Joe Walsh = The original big baller?

Was Joe Walsh (in Life’s Been Good to me so far) the first musician to talk about how much money he has in a song? If not, who was? It’s extremely common now but it doesn’t seem like a very old trend. I mean, the Beatles never talked about their warehouses full of money, did they?

Well, there was George Harrison’s tax protest, “Taxman.”

I also remember a song from the '30s by Bunny Berigan, “I Can’t Get Started,” where the singer flashes a lot of bling.

The Beatles “Baby You’re A Rich Man” is alleged to be (too strong a word here?) about their manager Brian Epstein.

There’s also “The Ballad of John and Yoko”, which basically chronicles their problems with fame and a fickle press. Not quite the same thing, but close.

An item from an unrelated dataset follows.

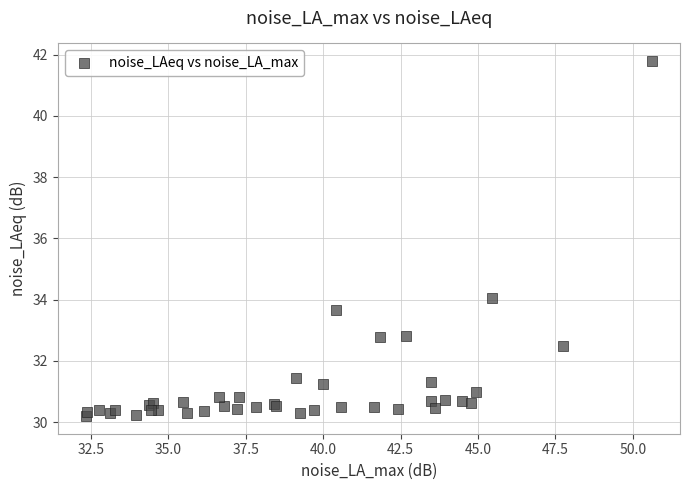

What Y value in the scatter plot is closest to 35?

34.1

But hey, this stuff has been going on forever. Bo Diddley did a lot of referring to himself as a badass in the 50’s. Archie Bell and the Drells “could sing and dance just as good as they walk”.

Self-referential posing isn’t new to Rap. It’s a fairly common tradition in the blues. Chaka Khan was doing it in the 1980’s. Robert Johnson sang “Me and the devil are walkin’ side by side” in the 1920’s.

I think the OP meant more along the lines of singing about all the money and trappings of being a successful or popular entertainer, rather than just boasting or bragging about yourself in songs. Bo Diddley and Chuck Berry may have bragged in songs, but they weren’t singing about their record deals. Frank Sinatra didn’t sing songs about starting his own record company.

Considering how huge an industry rock music became in the late 60s and early 70s (arena tours, “coporate rock”, Peter Frampton, Casablanca Records-style marketing campaigns, etc), we are talking about a different scale of wealth, fame, and glamour.

Ray Davies wrote about being screwed over by the record companies, managers, agents, and music publishers on the Kinks album Lola Vs. Powerman And The Moneygoround, Part One. Little glamour there beyond “Top Of The Pops”, even that sounds hollow. Everybody’s In Showbiz covered the illusions and problems of fame.

King Crimson complained of high commission percentages and businessmen with fat cigars on “Lament”.

The Byrds had “So You Wanna Be A Rock ‘N’ Roll Star”, more about fame than money.

Zappa and The Mothers Of Invention had the album titled We’re Only In It For The Money. But the album was more of a skewering of American culture and hippie idealism rather than the rockstar life.

Alice Cooper had the Billion Dollar Babies album and song.

widdershins: To get specific, though (hey, I’m anal retentive, what can I say?) the song Billion Dollar Baby, was actually about either a blow-up doll, or a Barbie fetishist, depending on how ya look at it.

Generation Landslide (on the same album) was more in line with the OP, I think. Though the album title itself does point to just that, according to various things band members have said over the years: They were rich beyond the dreams of avarice, for a while.